Next up on the roster of victims are Don (David James Elliot) and Nancy (Heather Marie Marsden), who bicker and fight. Well, Don doesn’t really do much fighting, he just kind of sits there and takes the abuse most of the time. The couple seem on the verge of divorce as she screams ‘Fuck You!’ at him five times in a row and then hits him whilst he is driving. Surely only an event of life-changing magnitude could ever bring these two alienated lovers back together.
After Don and Nancy are run off the road by one of Carter’s lackey’s, the two are whisked away by Fahey’s Sheriff to the motel and must deal with the inevitable weirdo hotel clerk in order to get their shitty room that has blood smeared on the walls. At this point, many people might reach the decision to leave immediately and maybe tough the night out in a ditch before dusting themselves off and finding help elsewhere. But no, Don explains away the blood by joking ‘Wow, these truckers must like it rough!’. Indeed.
Oh, and Nancy randomly reminds Don that he was a Marine. Y’know, Just sayin’.
Meanwhile, texts are sent out by Carter to various scumballs who gather at the motel in a dark room to watch the carnage on offer via video feeds planted all around the hotel. The scenes with the watchers are ridiculously over-egged, with the voyeurs shown as sweaty, twitchy caricature sleazebags. These scenes are more humorous than disturbing as the watchers goggle wild eyed at the screen as Don and Nancy fanny around doing nothing much at all.
As the film progresses, this audience of degenerates are seen watching not only the trials of Don and Nancy but also the torture and murder of some Ukrainian prostitutes that Madsen’s Carter has purchased. The director seems to try and want to create a gritty, washed out aesthetic á la Hostel and films scenes of the Ukrainian prostitutes as a writing mass of flesh, and has them twice sprayed with arterial blood after a couple of throat slashings, seemingly thinking that this is disturbing and visceral but instead it’s just kind of shallow and pointless.

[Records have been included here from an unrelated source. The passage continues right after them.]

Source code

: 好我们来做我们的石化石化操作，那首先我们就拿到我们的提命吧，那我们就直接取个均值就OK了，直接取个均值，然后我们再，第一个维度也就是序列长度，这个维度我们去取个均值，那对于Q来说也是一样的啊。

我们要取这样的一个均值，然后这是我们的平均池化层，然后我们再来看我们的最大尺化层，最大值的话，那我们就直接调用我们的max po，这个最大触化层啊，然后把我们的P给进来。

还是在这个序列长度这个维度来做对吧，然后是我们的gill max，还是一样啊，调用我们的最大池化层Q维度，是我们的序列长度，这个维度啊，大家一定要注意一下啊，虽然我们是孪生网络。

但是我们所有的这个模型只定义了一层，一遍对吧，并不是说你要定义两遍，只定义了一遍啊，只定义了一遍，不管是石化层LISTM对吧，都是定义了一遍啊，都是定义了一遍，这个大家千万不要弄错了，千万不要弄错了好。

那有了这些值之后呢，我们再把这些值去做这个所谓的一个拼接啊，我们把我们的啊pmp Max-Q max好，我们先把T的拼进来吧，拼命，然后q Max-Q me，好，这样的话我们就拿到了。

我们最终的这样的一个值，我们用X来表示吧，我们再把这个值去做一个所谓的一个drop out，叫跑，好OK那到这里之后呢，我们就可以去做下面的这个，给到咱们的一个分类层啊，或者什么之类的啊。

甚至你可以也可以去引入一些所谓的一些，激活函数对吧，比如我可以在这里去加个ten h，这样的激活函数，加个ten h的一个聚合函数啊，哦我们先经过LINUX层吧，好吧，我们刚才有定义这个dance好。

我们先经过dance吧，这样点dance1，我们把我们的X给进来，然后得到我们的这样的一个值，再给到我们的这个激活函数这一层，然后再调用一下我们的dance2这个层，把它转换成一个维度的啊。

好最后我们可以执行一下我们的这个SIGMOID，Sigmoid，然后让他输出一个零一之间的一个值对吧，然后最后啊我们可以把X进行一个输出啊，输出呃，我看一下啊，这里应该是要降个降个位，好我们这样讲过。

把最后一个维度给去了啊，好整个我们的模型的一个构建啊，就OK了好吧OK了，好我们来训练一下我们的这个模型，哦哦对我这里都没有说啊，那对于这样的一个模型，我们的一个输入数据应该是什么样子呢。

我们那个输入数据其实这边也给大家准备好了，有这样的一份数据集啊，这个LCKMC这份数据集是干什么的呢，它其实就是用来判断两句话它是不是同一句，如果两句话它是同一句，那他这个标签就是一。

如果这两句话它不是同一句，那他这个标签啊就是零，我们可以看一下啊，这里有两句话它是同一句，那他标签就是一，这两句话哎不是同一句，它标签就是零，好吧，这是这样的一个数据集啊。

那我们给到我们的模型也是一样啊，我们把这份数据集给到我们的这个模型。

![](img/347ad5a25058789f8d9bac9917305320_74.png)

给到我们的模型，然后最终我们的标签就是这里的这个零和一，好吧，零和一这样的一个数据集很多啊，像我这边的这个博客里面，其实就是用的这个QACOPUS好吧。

There also doesn’t seem to be any underlying moral tone or message regarding the actions of the watchers or those committing the crimes. There is no guiding reason behind the violence and blood other than to attempt to appear ‘edgy’ and modern by embellishing the weak story with voyeuristic elements.
Whilst the Hostel part of the film is unfolding, Don and Nancy are embroiled in their own The Devil’s Rejects / Vacancy plot and run from place to place being pursued by assailants wearing overalls and what appear to be Venetian carnival masks. The masks lead to the murderers looking like a much tamer version of Slipknot and remove any sense of threat that they might pose to the main protagonists. It is around this point that Don seems to remember that he was a Marine for eight years and goes full-scale Rambo on everyone, perhaps revelling in the fact that he can finally express his rage at his crappy marriage and hideous wife.
The film ends with Don, having killed mostly everyone in the motel and leaving Cleveland beaten and broken on the floor, gently guiding Nancy away from the hotel as they start to walk the road to freedom and, perhaps, a brighter future. After the dust has settled, Carter walks to Cleveland and talks with him for a minute before shooting him twice, seemingly just because he can. Carter then walks off into the darkness, free to re-start his unique business somewhere else.
After this ending, there are about four more endings/epilogues that only served to further muddy the waters of the already broken plot and I couldn’t really understand what the hell was going on anymore.